🤖 AI Summary
This study addresses the challenge that a substantial amount of sensitive content in public Scratch projects only becomes apparent at runtime, rendering static metadata insufficient for accurately assessing age-appropriateness and safety. To tackle this issue, the authors propose a novel runtime-aware, multidimensional annotation framework that decouples content category, risk level, evidence channel, revelation mechanism, and annotation confidence, thereby enabling dynamic evaluation of executable learning artifacts. Through a combination of manual auditing and stratified sampling—including keyword search, clustering-based exploration, and interactive testing—the team performed fine-grained annotations on 500 public projects. Results reveal that 93% of these projects required runtime exploration to uncover safety-relevant signals, with 77% relying on user interaction or hidden assets. This work provides empirical grounding and methodological support for content moderation, student engagement, and the construction of safety-focused datasets in educational contexts.
📝 Abstract
Public Scratch projects are reused in computing education as classroom examples, remix sources, open-exploration materials, and research data. Curation often begins with titles, thumbnails, descriptions, tags, and remix links, but Scratch projects are executable learning artifacts. Content affecting age appropriateness can appear only after execution, gameplay progression, a failure state, user interaction, costume switching, audio playback, or a hidden event trigger.
We study "runtime-revealed sensitive content" as a computing education curation challenge: educators and researchers need runtime evidence about what students may encounter when Scratch projects are used in these settings. We introduce a runtime-aware annotation scheme that separates content category, risk level, evidence channel, reveal mechanism, and annotation confidence. Using this scheme, we conducted an audit of 500 public Scratch projects sampled from curated candidates, taxonomy-guided keyword search, and follow-up exploration of project clusters surfaced during review.

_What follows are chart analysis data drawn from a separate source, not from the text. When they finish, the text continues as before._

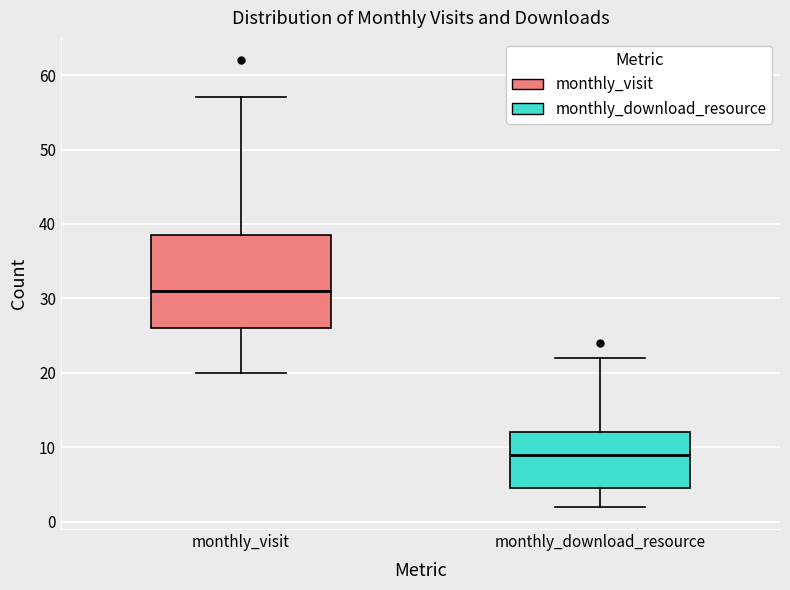

Which box is the tallest, from its lower edge to its upper edge?

monthly_visit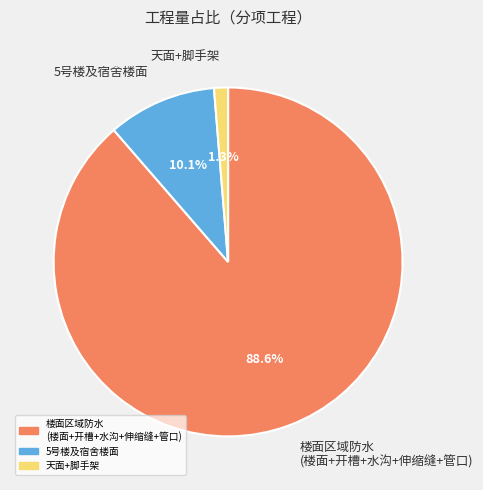

Which category has the biggest portion of the pie?

楼面区域防水 (楼面+开槽+水沟+伸缩缝+管口)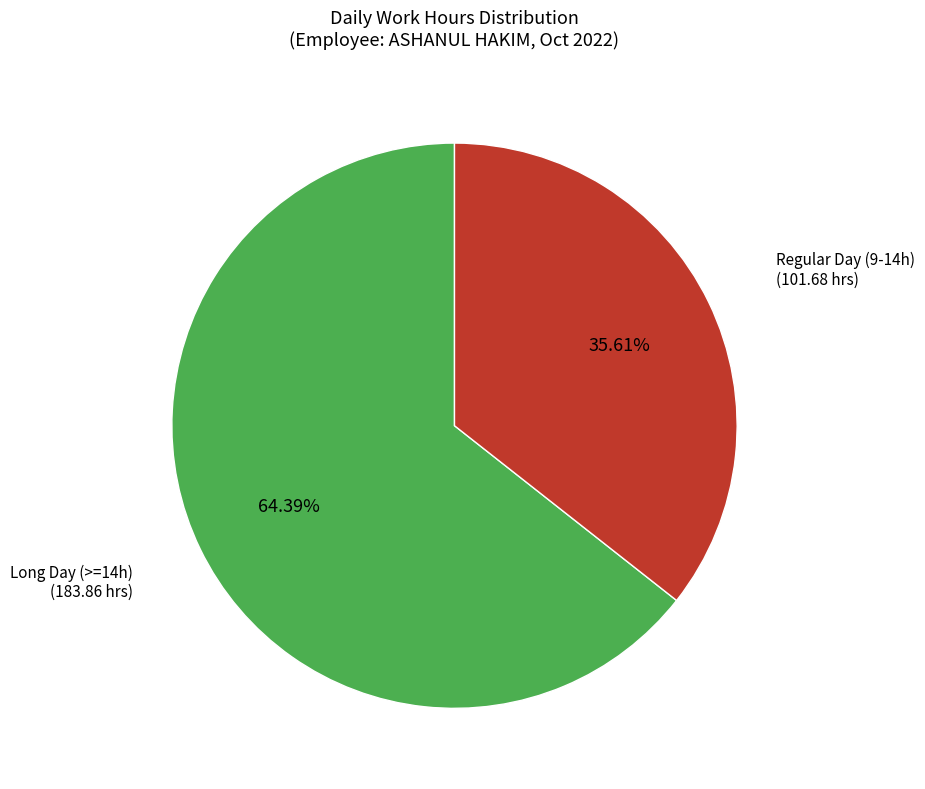

Which slice represents more than half of the pie?

Long Day (>=14h)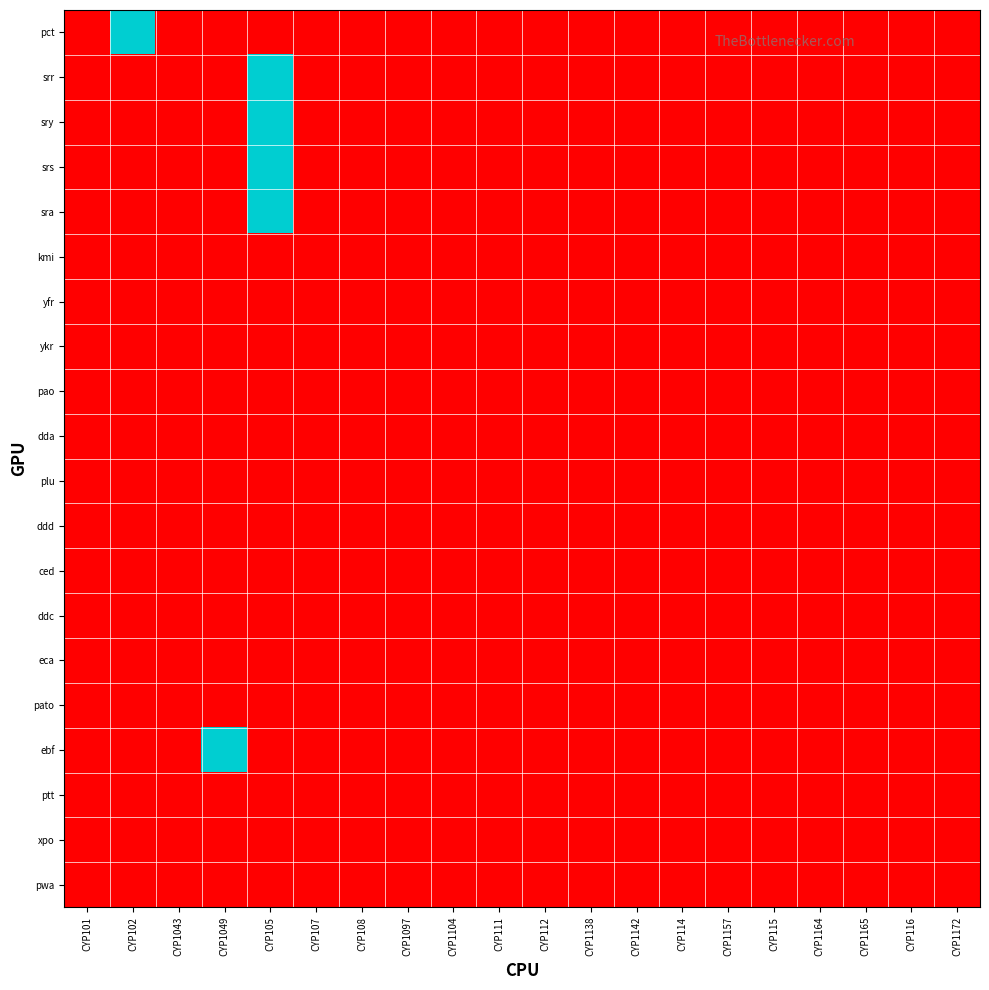

At which category is the sum across all series the highest?

CYP105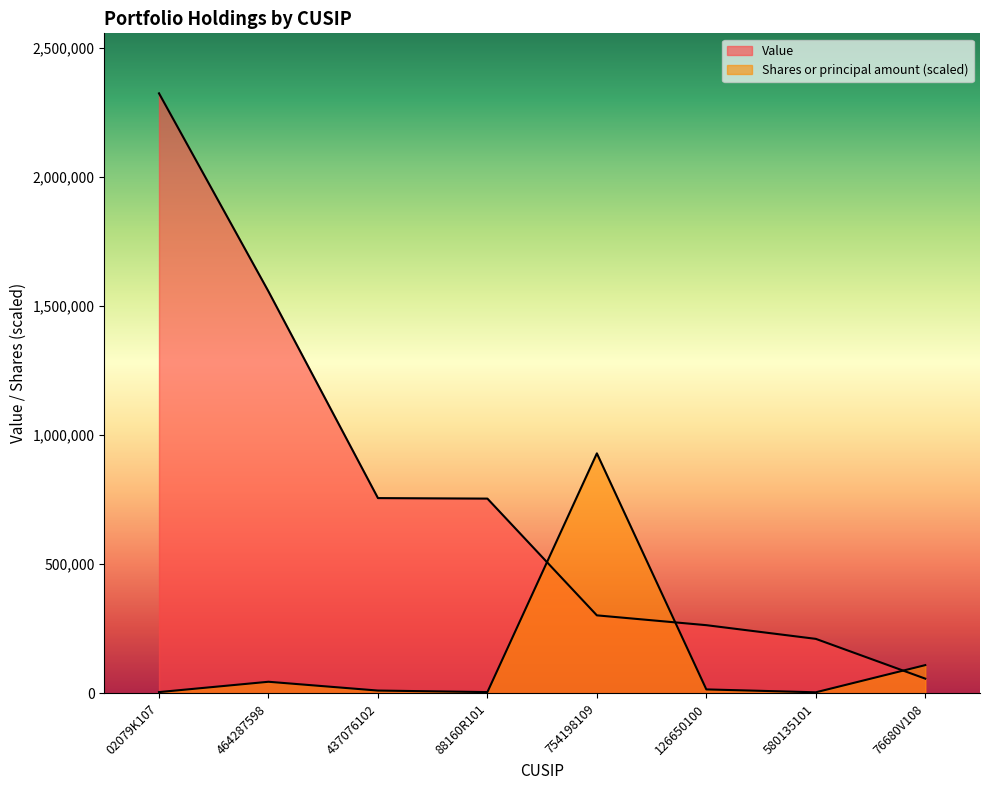

Which series has the widest spread of values?

Value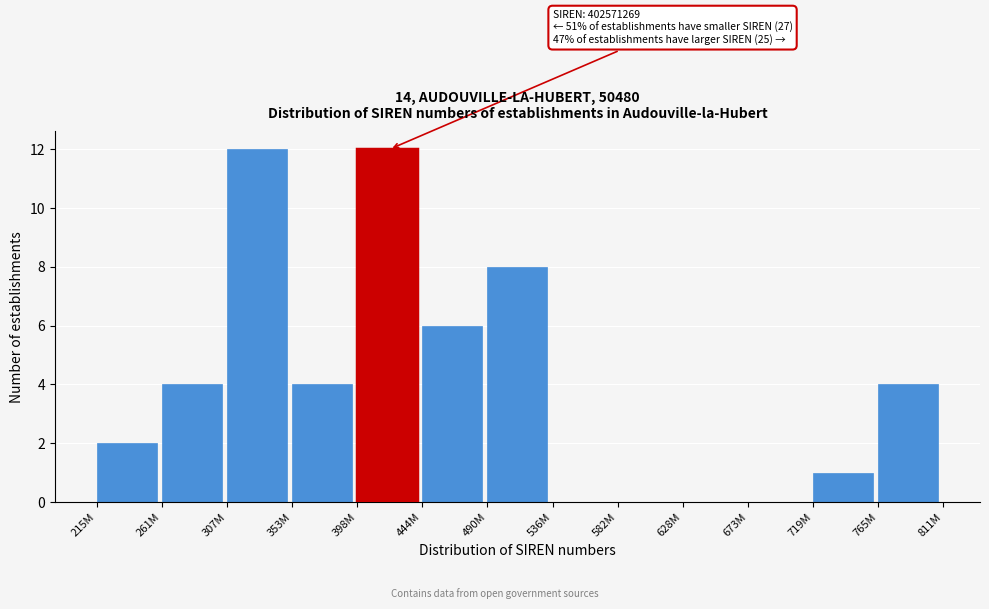

Reading left to right, extract all data points from this chart.

215M=2	261M=4	307M=12	353M=4	398M=12	444M=6	490M=8	536M=0	582M=0	628M=0	673M=0	719M=1	765M=4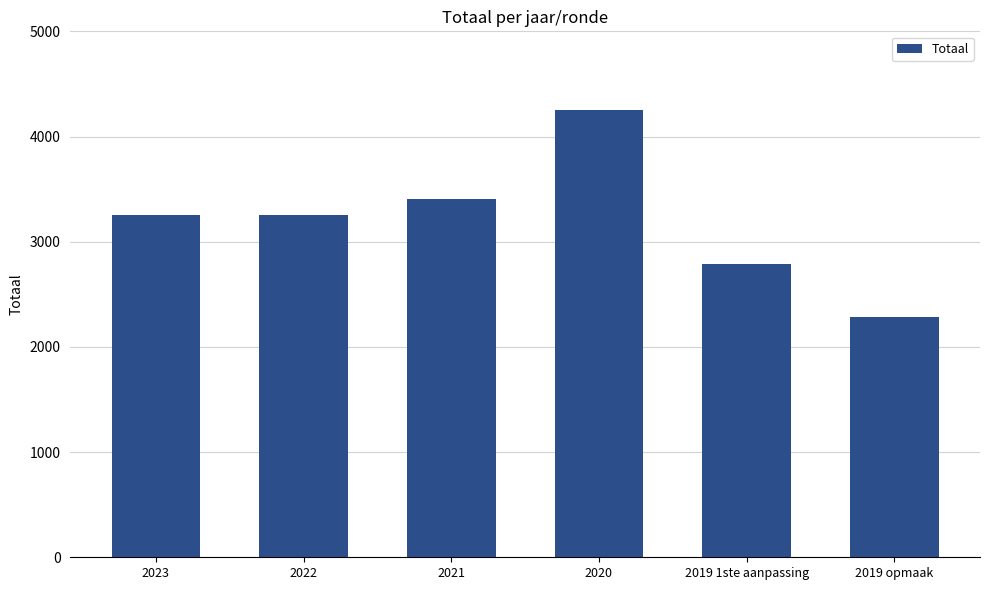

What is the difference between the values at 2023 and 2022?

3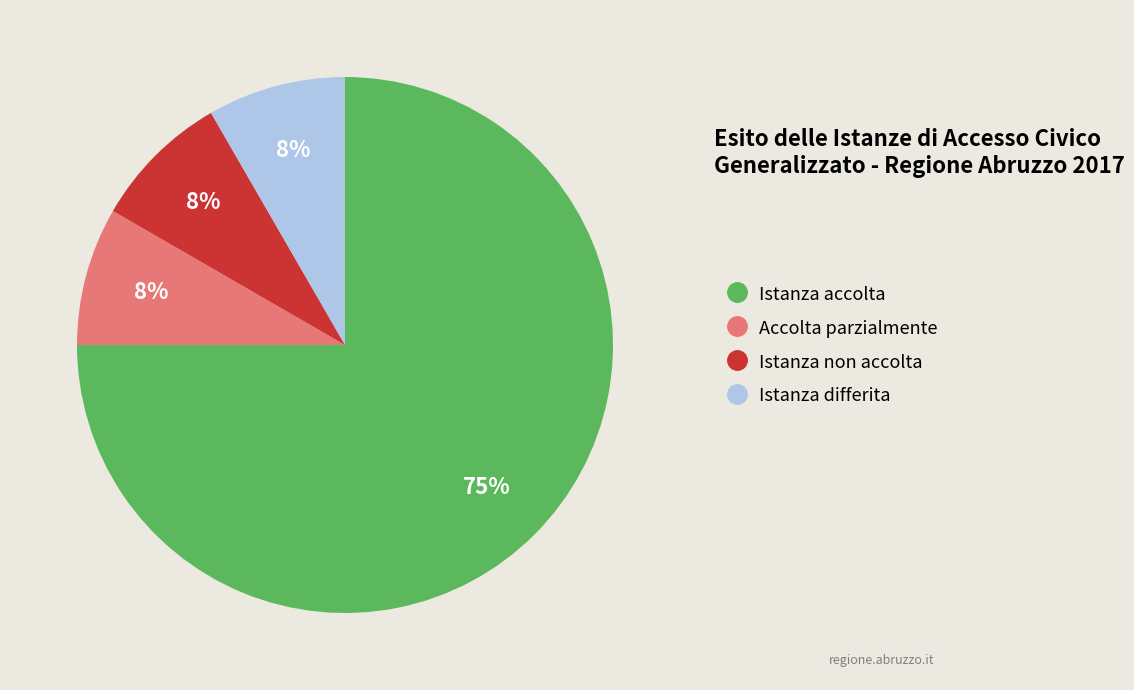

To the nearest percent, what is the average slice percentage?

25%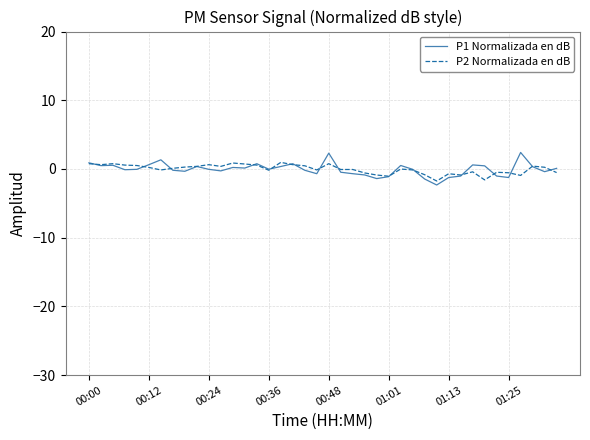

What is the smallest value displayed?

-2.3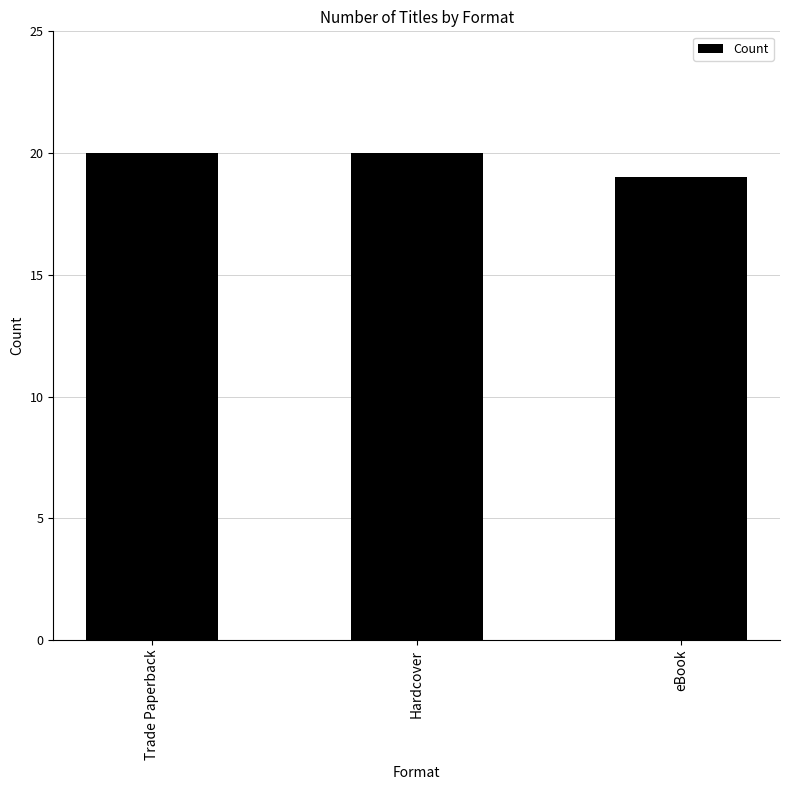

Reading left to right, extract all data points from this chart.

Trade Paperback=20	Hardcover=20	eBook=19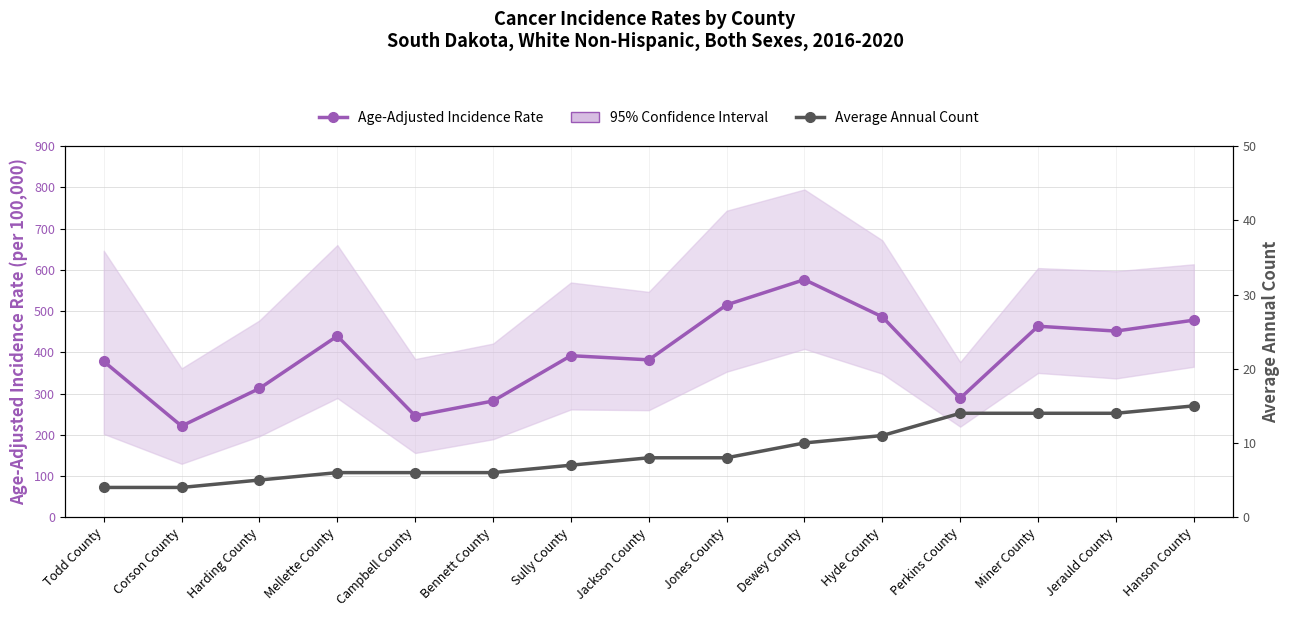

At Harding County, list the series in order from largest to smallest.

Age-Adjusted Incidence Rate, Average Annual Count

In this audit, 467 of 500 projects (93%) required runtime exploration beyond static metadata to surface the safety-relevant signal; 387 (77%) required interaction, gameplay progression, failure states, or hidden-asset and code inspection. As a targeted classroom and research curation audit, the study characterizes reveal mechanisms in a selected corpus rather than estimating platform-wide prevalence or making platform-level safety claims. The results show metadata-only screening leaves key evidence unresolved in executable youth media. By separating content type, severity, evidence location, and reveal pathway, this work supports classroom project selection, student exploration practices, dataset construction, and educator-facing screening tools for block-based programming communities.